Extract =
Sylvia's Restaurant of Harlem, often called Sylvia's Soul Food or just Sylvia's, is a soul food restaurant located at 328 Lenox Avenue, between 126th and 127th Streets, in Harlem, Manhattan, New York City. It was founded in 1962 by Sylvia Woods. It has since expanded to a much larger space at its present location, and an adjacent building. The restaurant also sells a line of prepared foods, beauty and skin care items, cookbooks, and a children's book written by Woods.  Woods purchased the original luncheonette by borrowing money from her mother, who had to mortgage her farm to provide it.

The restaurant attracts a clientele that ranges from Harlem locals to visiting celebrities. Whoopi Goldberg, Bill Clinton, Nelson Mandela, Caroline Kennedy, Jesse Jackson, Al Sharpton, Magic Johnson, Barack Obama, Bernie Sanders and Bruno Mars are among those who have dined there. Sylvia's was also featured on a Manhattan-themed episode of the Travel Channel's Man v. Food in early 2009. On September 19, 2007, commentator Bill O'Reilly received criticism regarding comments he made on his syndicated radio show, about having lunch at Sylvia's with Al Sharpton. O'Reilly  concluded that stereotypes regarding African Americans were not true based on observations he had made at the restaurant.

Prompt =
Return the whole passage about Sylvia's Restaurant of Harlem, word for word. The entries that come after this passage have no connection to it.

Text extractions by page =
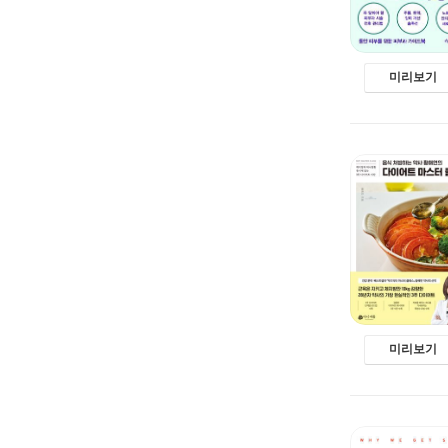
미리보기
미리보기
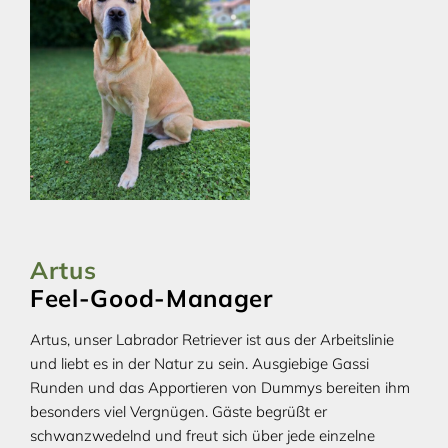
Artus
Feel-Good-Manager
Artus, unser Labrador Retriever ist aus der Arbeitslinie
und liebt es in der Natur zu sein. Ausgiebige Gassi
Runden und das Apportieren von Dummys bereiten ihm
besonders viel Vergnügen. Gäste begrüßt er
schwanzwedelnd und freut sich über jede einzelne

Result for this exercise =
Sylvia's Restaurant of Harlem, often called Sylvia's Soul Food or just Sylvia's, is a soul food restaurant located at 328 Lenox Avenue, between 126th and 127th Streets, in Harlem, Manhattan, New York City. It was founded in 1962 by Sylvia Woods. It has since expanded to a much larger space at its present location, and an adjacent building. The restaurant also sells a line of prepared foods, beauty and skin care items, cookbooks, and a children's book written by Woods.  Woods purchased the original luncheonette by borrowing money from her mother, who had to mortgage her farm to provide it.

The restaurant attracts a clientele that ranges from Harlem locals to visiting celebrities. Whoopi Goldberg, Bill Clinton, Nelson Mandela, Caroline Kennedy, Jesse Jackson, Al Sharpton, Magic Johnson, Barack Obama, Bernie Sanders and Bruno Mars are among those who have dined there. Sylvia's was also featured on a Manhattan-themed episode of the Travel Channel's Man v. Food in early 2009. On September 19, 2007, commentator Bill O'Reilly received criticism regarding comments he made on his syndicated radio show, about having lunch at Sylvia's with Al Sharpton. O'Reilly  concluded that stereotypes regarding African Americans were not true based on observations he had made at the restaurant.